Chinese landscapists then began to follow some conventions such as what was defined as the “rule of scale” by Wang Wei (AD 699-761), a poet, musician, painter and statesman of the Tang Dynasty.
In one of his essays on landscape painting, Wang said if a mountain in a painting is one zhang (about 3.35 meters) tall, then a tree should be about one-tenth the size and a horse one-tenth of the tree and a figure even smaller.
Fan first modeled his work after those of earlier masters such as Jing Hao (circa 850-?) and Li Cheng (AD 919-967), but later he felt “observing and learning from nature is better than learning from man.” Eventually, he realized “the human heart is an even greater source than nature for learning.”
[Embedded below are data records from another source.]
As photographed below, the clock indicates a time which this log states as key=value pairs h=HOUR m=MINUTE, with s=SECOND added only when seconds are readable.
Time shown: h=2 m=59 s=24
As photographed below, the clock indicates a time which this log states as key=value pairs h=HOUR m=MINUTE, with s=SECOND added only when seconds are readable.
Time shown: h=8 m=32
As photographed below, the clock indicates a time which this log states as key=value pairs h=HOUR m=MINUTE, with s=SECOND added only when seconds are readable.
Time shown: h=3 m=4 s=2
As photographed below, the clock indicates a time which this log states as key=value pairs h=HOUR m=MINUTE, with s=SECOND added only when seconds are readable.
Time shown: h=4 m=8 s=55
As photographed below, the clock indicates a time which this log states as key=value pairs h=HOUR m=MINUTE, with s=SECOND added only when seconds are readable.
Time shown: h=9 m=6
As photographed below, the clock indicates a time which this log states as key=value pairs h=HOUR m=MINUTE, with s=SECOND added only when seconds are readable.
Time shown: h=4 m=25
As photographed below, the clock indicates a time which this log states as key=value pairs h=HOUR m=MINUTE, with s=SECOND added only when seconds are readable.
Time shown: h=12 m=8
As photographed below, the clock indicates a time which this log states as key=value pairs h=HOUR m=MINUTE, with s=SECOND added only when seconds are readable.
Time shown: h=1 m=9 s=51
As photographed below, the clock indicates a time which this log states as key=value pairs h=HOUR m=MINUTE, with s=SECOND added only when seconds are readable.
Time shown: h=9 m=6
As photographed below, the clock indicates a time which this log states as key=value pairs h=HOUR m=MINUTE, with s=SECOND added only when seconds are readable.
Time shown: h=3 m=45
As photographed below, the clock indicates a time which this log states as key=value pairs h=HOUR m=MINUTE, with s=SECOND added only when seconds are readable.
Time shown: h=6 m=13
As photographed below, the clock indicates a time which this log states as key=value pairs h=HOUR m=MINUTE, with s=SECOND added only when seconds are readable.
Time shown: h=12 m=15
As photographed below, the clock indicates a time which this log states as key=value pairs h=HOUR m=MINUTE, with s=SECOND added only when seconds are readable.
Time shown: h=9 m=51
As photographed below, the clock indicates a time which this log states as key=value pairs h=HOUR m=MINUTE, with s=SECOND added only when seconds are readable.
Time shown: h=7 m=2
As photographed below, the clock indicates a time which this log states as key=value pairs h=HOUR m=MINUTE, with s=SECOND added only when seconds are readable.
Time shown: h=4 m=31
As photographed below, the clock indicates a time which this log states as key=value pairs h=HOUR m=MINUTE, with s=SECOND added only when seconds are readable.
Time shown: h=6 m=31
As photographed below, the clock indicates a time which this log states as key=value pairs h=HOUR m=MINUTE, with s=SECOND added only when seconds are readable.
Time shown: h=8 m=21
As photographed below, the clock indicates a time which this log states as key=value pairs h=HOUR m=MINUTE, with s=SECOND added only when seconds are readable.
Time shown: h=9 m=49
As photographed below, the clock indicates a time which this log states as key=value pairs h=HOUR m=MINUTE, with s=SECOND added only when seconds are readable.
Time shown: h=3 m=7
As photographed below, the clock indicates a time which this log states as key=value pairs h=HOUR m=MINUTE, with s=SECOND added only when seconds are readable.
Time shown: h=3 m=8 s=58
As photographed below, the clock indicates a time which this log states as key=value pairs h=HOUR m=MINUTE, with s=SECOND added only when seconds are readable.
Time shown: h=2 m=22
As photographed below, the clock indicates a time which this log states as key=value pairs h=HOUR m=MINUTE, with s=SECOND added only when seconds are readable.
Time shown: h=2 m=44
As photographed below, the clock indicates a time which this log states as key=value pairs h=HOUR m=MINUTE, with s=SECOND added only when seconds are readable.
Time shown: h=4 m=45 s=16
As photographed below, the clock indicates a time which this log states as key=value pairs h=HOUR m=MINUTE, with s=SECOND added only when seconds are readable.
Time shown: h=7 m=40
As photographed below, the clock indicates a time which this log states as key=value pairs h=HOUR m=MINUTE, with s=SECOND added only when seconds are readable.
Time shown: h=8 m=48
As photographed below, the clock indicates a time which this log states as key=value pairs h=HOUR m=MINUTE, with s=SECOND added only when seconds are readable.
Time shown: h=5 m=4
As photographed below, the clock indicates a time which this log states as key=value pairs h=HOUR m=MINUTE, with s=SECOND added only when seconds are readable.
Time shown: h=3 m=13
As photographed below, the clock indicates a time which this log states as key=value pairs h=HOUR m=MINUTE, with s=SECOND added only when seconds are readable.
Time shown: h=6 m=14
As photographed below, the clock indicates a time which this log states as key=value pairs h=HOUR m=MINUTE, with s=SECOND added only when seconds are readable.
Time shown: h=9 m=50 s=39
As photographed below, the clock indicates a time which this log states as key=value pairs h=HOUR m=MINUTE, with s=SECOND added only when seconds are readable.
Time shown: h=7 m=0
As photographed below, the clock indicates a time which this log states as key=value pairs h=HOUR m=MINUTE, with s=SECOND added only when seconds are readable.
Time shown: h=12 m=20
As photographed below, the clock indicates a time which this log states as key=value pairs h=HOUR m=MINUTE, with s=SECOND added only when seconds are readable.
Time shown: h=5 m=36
He gradually began to change his painting style. For instance, while his predecessor Li Cheng painted landscapes that “open like windows onto distant and attractive vistas,” Fan’s works tend to press close to viewers, blocking out their view like walls.
Fan had also developed a number of new landscape painting techniques such as using various texture strokes to create three-dimensional forms and overlapping ridges and contours to make a mountain appear to project forward.
Fan utilized many of his superb skills in “Travelers Among Mountains and Streams,” which is widely recognized as the greatest example of the monumental-landscape style of painting.
To embody the Taoist principle of man being just a small part of nature, Fan made the human figures rather small in order to dramatize the awesome power of nature.




To embody the Taoist principle of man being a small part of nature, the artist made the human figures rather tiny. The use of scale dramatizes the awesome power of nature.

In this ink on silk, 103.3cm by 206.3cm large hanging scroll, the central majestic mountain occupies nearly two-thirds of the total space.
The tiny human figures and a mule train can barely be seen walking out of a wooded area near the bottom of the painting.
A half-concealed temple on a foreground promontory serves as an “eye” of the landscape.
To evoke the Taoist idea of the interplay of yin and yang and add energy to the composition, Fan generated many sharp contrasts such as those between the foreboding mountain and miniature figures and animals, richly textured mountains and rock forms, as well as flowing streams and drifting mist.
The painting also features rich shades and tones, along with imposing and vigorous brushwork. It later became a model for numerous Chinese artists in the following centuries.
Many ancient masterpieces of traditional Chinese painting are today believed to be remakes of later years, but not Fan’s “Traveler” painting. In addition to some inscriptions by famous artists on the painting attributing it to Fan, the artist’s half-hidden signature was rediscovered in 1958, confirming its authenticity.
The painting belongs to the National Palace Museum in Taipei.